The bottom now was strewn with the dead as the girls plunged and fought and we darted our cylinder among them, struggling to find opportunity to strike with our rays.
Where was Nereid? Again cold apprehension struck at me; it was so long since I had seen her. And now a new ghastly horror was entering the turgid scene. Attracted by the lights, the muffled roars and the blood, monsters of the deep were coming. Eaters of carrion. Sea vultures. Some came in little swarms, a thousand tiny silvery shapes, darting at the bodies, picking at them until only white skeletons lay here on the slimy sea bottom. Other shapes, huge with glaring round eyes like torches, came slithering from the deeps, searching for the dead, seizing the wounded.
"That Tollgamo ship is all that's left," Leh was saying. He sped us toward it. Quite obviously now it was trying to escape. Forty or fifty girls were clinging to its hull; too close for its single remaining ray weapon to hit them; girls with close-held projectors eating with bubbling red electro-glare into the hull-plates. We had a glimpse into one of the bullseye portes—gas fumes and red glare in there; and the Gorts, trapped there, in a panic making ready to disembark. We lay close, firing our bolts.

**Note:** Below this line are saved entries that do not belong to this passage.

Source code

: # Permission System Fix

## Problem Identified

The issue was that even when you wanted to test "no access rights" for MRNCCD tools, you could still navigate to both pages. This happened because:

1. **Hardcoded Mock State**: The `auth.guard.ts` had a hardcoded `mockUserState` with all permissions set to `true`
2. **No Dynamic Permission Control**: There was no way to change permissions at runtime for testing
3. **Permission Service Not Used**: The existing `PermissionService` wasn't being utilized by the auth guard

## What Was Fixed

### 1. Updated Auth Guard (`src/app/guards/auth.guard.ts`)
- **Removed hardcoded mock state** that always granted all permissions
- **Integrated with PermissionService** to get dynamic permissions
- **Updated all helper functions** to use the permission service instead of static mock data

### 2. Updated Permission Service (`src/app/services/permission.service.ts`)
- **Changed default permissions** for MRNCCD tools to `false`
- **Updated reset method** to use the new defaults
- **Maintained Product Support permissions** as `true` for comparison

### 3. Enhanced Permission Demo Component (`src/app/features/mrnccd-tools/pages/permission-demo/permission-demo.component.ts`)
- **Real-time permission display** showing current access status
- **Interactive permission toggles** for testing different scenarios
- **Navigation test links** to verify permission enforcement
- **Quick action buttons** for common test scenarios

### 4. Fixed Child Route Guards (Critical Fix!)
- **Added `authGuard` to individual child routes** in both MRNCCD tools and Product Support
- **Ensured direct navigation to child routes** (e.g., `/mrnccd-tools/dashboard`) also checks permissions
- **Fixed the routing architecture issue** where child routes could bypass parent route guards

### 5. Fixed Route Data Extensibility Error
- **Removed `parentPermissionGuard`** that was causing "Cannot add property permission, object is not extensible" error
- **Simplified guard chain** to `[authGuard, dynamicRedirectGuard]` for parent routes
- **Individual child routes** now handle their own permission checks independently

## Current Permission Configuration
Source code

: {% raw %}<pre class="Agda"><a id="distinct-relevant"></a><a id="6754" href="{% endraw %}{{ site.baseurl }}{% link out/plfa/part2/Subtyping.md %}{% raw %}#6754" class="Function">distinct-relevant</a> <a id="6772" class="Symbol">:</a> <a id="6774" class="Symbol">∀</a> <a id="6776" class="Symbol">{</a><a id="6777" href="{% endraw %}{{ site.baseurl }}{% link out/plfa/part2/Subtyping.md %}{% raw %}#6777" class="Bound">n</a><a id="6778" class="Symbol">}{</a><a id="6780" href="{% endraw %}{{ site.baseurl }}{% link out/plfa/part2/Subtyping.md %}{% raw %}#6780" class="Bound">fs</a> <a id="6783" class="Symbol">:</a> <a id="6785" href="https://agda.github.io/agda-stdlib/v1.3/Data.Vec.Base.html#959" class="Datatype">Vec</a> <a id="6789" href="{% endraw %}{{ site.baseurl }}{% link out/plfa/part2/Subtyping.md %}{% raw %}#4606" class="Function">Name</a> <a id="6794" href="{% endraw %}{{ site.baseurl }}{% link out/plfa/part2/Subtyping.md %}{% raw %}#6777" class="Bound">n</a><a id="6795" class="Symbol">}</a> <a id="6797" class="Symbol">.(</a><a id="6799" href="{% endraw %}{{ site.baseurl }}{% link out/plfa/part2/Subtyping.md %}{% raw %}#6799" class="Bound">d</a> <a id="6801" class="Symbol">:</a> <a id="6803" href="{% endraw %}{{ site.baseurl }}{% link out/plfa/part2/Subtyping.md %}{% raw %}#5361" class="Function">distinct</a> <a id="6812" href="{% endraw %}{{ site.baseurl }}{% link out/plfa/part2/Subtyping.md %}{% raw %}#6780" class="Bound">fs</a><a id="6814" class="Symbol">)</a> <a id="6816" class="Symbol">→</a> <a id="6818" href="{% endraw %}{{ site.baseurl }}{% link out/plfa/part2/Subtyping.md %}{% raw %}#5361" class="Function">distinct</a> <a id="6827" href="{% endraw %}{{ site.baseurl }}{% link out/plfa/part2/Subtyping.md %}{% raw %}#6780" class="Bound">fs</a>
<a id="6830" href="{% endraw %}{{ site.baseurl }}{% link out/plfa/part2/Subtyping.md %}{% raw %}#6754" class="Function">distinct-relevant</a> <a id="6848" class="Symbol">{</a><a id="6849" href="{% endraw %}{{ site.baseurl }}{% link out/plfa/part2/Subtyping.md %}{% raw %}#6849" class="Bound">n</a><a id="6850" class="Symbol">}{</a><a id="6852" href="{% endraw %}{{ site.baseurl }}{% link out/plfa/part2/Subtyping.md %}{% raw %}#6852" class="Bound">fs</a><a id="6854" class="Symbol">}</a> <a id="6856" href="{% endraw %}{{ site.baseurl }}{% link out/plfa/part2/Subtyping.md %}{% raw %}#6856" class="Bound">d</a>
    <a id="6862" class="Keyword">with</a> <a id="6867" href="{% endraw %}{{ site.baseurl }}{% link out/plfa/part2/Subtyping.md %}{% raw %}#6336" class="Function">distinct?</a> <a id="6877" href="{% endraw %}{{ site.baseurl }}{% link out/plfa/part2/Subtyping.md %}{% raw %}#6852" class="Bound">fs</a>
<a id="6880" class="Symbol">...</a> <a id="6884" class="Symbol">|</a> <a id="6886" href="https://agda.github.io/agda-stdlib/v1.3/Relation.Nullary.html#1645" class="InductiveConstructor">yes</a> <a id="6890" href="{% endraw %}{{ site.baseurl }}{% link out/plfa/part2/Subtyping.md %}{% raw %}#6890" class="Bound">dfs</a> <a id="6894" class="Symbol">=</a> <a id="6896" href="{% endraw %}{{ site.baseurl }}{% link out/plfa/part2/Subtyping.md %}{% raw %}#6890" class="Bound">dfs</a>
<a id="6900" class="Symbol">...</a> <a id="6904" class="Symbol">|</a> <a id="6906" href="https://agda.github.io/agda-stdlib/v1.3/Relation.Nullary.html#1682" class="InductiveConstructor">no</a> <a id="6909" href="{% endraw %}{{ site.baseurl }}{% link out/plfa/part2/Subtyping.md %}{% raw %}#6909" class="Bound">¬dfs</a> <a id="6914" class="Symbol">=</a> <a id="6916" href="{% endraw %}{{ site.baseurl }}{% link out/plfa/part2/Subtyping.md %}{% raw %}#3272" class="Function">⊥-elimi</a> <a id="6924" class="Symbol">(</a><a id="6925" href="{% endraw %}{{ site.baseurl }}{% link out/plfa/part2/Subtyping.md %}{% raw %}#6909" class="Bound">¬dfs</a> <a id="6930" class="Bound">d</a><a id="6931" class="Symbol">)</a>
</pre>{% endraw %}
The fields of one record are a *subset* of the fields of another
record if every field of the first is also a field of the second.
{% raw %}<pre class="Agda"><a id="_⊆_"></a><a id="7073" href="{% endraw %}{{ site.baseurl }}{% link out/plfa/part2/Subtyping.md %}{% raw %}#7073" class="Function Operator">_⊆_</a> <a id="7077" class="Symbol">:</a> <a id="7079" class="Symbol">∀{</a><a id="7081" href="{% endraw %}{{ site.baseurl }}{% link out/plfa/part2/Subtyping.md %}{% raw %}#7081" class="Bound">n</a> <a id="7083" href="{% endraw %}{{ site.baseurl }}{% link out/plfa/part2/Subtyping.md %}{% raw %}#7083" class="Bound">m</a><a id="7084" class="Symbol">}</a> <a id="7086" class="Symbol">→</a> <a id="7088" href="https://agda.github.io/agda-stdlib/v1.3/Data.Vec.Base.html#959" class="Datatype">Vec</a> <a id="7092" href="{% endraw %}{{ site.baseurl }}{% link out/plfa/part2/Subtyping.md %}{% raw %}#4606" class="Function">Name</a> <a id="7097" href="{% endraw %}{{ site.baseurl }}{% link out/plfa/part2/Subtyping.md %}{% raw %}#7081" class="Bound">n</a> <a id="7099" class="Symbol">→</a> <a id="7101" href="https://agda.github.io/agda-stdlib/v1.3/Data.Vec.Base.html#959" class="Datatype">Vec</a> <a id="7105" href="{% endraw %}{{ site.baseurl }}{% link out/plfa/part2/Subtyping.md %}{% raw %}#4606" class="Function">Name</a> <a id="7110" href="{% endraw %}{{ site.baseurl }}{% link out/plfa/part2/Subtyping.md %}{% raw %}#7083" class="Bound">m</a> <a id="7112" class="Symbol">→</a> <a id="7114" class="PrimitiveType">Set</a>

Suddenly a wounded girl was drifting past our turret; she seemed struggling to get to our little pressure porte. Nereid?
Then I saw that it was Venta. She got into the porte; and I pumped out the water; threw myself in and bent over her. She was gasping, but still trying to smile at me.
"We—we have won, Earthman."
"Yes. Yes, Venta. You just lie quiet. Have you seen Nereid?"
"Yes. Here, just a little while ago. I don't know, now."
I stared out the porte bullseye. The Tollgamo ship was breaking; I could see its air coming out in bubbling puffs that caught our cylinder and shoved it away. That ship would be water-filled in a moment. And then I stiffened; tense with horror as I stared. A little side exit-porte of the wrecked vessel suddenly opened. A single huge figure lunged out. A dark-clad giant figure, with round air-helmet and weighted shoes.
Tollgamo! He was no more than fifty feet from me; a red sheen of light struck his helmet so that I could see his face with its quiet, grim smile. And then suddenly, in a leaping dive, he flung himself forward, and seized a girl who was clinging to the vessel's side, blasting with her ray-torch.